Seguiu pelas ruas da vila, chegando à praça matriz, larga e arborizada, bem cuidada, limpa, com o sol iluminando-a profusamente, mostrando as nuances de cores e matizes daquela hora do dia.
Saiu do carro com andar pesado e lento, o chão se movia como em um barco, balançando-o. Estranho, o chão se move? O que acontece? , pensou vendo que, a cada passo dado fluíam como nuvens de pontilhados coloridos, deixando um rastro brilhante.
Sem sombras, sem sons, sem pássaros, sem vento, sem faces; estranho lugar!
Dirigiu-se, não sabia por que, algo o impelia, para um banco da praça onde havia uma única pessoa sentada, de capuz e roupa escura, quieta, estática como uma estátua. Ansioso e quase ao lado dele, com o coração batendo forte, pequeno arrepio lhe percorreu a espinha, pois como seria essa pessoa, também sem face?

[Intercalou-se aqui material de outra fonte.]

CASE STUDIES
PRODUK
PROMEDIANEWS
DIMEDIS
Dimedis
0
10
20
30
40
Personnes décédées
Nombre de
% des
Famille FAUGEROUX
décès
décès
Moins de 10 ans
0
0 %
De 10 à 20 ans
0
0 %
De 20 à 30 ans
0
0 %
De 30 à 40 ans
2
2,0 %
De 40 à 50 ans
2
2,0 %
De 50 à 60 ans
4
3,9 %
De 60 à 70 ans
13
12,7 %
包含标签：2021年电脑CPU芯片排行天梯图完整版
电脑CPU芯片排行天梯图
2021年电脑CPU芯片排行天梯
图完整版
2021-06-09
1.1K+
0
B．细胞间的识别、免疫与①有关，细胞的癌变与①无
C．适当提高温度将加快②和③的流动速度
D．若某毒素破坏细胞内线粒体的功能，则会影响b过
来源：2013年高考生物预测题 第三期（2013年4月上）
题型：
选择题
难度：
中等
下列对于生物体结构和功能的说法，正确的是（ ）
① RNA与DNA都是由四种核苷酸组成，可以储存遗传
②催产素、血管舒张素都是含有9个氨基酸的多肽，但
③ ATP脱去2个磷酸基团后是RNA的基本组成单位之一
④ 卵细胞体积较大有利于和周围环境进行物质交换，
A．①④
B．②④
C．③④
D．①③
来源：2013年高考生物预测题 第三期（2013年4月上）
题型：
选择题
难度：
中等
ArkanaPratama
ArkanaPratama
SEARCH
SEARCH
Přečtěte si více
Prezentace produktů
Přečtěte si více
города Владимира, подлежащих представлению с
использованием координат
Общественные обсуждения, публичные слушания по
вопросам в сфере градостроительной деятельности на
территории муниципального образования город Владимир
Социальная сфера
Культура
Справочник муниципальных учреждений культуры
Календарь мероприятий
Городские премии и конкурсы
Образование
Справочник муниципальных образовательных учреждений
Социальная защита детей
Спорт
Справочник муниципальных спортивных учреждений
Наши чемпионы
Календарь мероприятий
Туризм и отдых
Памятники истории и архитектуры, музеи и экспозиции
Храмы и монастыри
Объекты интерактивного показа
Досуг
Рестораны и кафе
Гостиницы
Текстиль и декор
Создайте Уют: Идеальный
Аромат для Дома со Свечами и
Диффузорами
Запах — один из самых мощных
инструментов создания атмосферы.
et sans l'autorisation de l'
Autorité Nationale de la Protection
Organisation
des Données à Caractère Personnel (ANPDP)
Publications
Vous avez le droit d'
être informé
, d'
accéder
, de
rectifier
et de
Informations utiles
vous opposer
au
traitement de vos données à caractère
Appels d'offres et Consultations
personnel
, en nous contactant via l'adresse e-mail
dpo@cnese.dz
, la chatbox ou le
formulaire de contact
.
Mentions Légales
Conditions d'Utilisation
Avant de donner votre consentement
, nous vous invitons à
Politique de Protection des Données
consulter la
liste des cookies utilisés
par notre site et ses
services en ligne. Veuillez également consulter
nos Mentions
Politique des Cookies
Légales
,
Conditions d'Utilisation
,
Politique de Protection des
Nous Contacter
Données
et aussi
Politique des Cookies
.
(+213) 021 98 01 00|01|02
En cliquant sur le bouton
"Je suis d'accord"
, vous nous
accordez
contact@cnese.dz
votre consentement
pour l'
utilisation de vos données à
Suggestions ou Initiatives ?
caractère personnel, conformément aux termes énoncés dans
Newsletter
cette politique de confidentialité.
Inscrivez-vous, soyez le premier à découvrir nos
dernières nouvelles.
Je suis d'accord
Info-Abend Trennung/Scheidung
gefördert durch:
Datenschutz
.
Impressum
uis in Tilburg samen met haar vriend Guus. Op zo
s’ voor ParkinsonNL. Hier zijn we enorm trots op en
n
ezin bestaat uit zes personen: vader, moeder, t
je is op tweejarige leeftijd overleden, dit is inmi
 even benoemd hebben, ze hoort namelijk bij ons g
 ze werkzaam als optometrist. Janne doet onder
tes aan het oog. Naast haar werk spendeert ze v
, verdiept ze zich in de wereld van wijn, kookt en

Sentado inerte, com as mãos sobres as suas calças escuras, sem o olhar, diz para se sentar no banco com voz cavernosa. O seu rosto era como o de todos, esfumaçado, indefinido, flutuavam seus olhos, nariz, boca, sem conseguir identificar quem era se homem ou mulher!
-Não estranhe, aqui somos todos assim, sem face! - falou sem mover a cabeça.
-Por que as vejo assim?
-Por que você ainda não conseguiu se libertar.
-Libertar de quem, do que?
A pessoa se virou para ele com a sua feição flutuante e disse de forma incisiva, com as palavras saindo da sua boca indefinida como bolas de fumaça.
-De você!
Escutou, então, um barulho ao longe chegando forte. Aprumou o ouvido e viu que a pessoa, a praça, a cidade, tudo começou a se dissolver em um torvelinho pontilhado de cores, o som no seu ouvido chegando, chegando, e distinguiu ser o despertador que tocava...
Acordou encharcado de suor, coração acelerado e espantado pelo sonho que tivera. Olhou o relógio, sete horas, horário de levantar. Foi ao banheiro, preocupado se veria seu rosto ou se estaria ainda esfumaçado. Bateu-lhe o medo.
Olhou para as suas pernas e seus pés definidos, caminhando com passos firmes: estava reconstituído! Estaria sua imagem delineada no espelho?
Entrou no banheiro, olhou o espelho: o rosto esfumaçado!